Mel had recommended a cafe close to our destination, promising the largest slice of cake we had ever seen, but unable to find it we decided to return to Lossiemouth for something to drink instead. We cut through a big, apparently abandoned campsite on our way back to the beach, our thoughts punctuated by the cries of the only occupants we could see, comparing it to a ghost town. I’ve never seen the appeal of such sites, and as removed from Lossiemouth as this one was I struggled to imagine how anyone else might either. The helicopter was still loud overhead, but even it couldn’t compare to the racket made by jets or other military aircraft. While we waited for the bus back to Elgin we had coffee at La Caverna, which I followed up with ice cream from Miele’s of Lossie.

Paul was booked on an early bus to Aberdeen, but with seven hours until my own ticket home I still had another day to explore the area. I had come to Elgin with the express intention of revisiting Duffus Castle, and to catch up with Mel in the process, so I arranged to meet her there and set off on foot along the Covesea Road. It might as well have been Memory Lane, though, as I spent its entire length — a surprising distance, having previously only ever covered it in the family car — reminiscing about every dip or bend. It starts close to another of my old houses, not far from the Buccaneer’s Service Station (unmistakeable thanks to the unmissable Buccanneer parked out front), and carries on for a good few miles past a large generator I remember being terrified of as a kid, finally terminating at RAF Lossiemouth where a road to the left leads along the fence to Duffus Castle.

I arrived just as Mel did, though at my request she let me walk the final few feet myself as she went to park her car. Each carrying a camera, we toured the site of the old motte and bailey whilst trying not to intrude into the other’s shots. I’ve since read that Duffus was once one of the most secure fortifications in Scotland, which seems more than a little surprising given its current state. I began to wonder what exactly it was about Duffus Castle that had made such an impression on me as a child, and I had to admit still so impressed me now.
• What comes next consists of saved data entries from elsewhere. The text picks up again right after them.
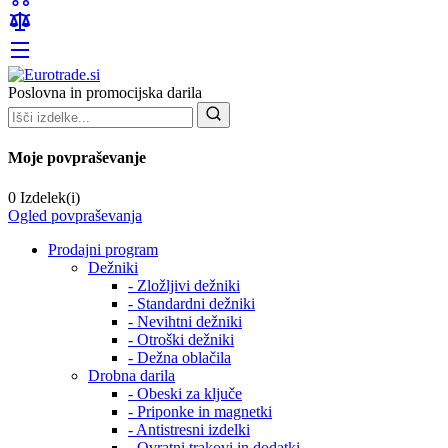
Poslovna in promocijska darila
Moje povpraševanje
0 Izdelek(i)
Ogled povpraševanja
Prodajni program
Dežniki
- Zložljivi dežniki
- Standardni dežniki
- Nevihtni dežniki
- Otroški dežniki
- Dežna oblačila
Drobna darila
- Obeski za ključe
- Priponke in magnetki
- Antistresni izdelki
- Ovratni trakovi in dodatki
I have been to grander castles in more dramatic locations, many of them considerably more intact, and yet it was Duffus that I favoured above all others. I decided that it was because of, not despite, Duffus’ ruined state that I loved it so much; because it gave your imagination free rein to imagine it as it might have been, dungeons and dragons and all.

By car, we now set off for Spynie Palace, finding the visitor’s centre closed but the gate unlocked and a family of five picnicking within the grounds. My memories of Spynie Palace weren’t anywhere near as comprehensive as those of Duffus, both because we visited it less and because it didn’t have quite the same appeal (it had a visitor’s centre, for one), and no sooner had we arrived were we off again — to Findhorn beach. I love walking, but there’s definitely something to be said for the flexibility that comes with being able to drive — something that I should probably get around to learning at some point. At Findhorn beach I found a dolphin centre I never knew existed, and resolved to return in the summer when they were more likely to be seen feeding in the Moray Firth, from either Findhorn itself, Chanonry Point or the Scottish Dolphin Centre at Spey Bay.
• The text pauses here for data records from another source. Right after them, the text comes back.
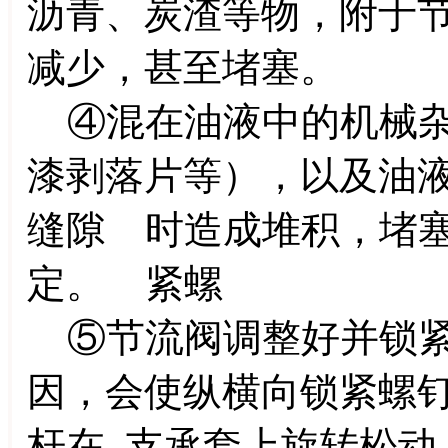
沥青、炭渣等物，附于
减少，甚至堵塞。
④混在油液中的机械杂
漆剥落片等），以及油
缝隙 时造成堆积，堵
定。 紧螺
⑤节流阀调整好并锁紧
因，会使纵横向锁紧螺钉
杆在 支承套上旋转松动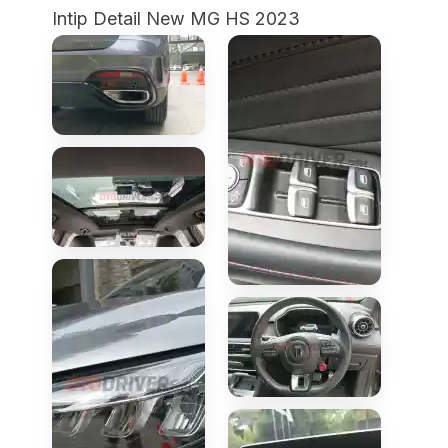
Intip Detail New MG HS 2023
On the way back to the station we stopped at The Drouthy Cobbler for a Sunday roast, sampling a couple of local beers as we ate, including Windswept Breweing Co.’s wheat and blonde lines. I had hoped for a night out at Johanna’s, Elgin’s nightclub, which I had often passed as a child en route to the cinema and never thought I’d be old enough to actually enter, but it hadn’t come to be. I still hadn’t been then, but this here seemed like a fitting way to mark the time that had passed since I lived there. Or at least tide me over until the wild weekend of driving, dolphins and dancing now penciled in for the summer.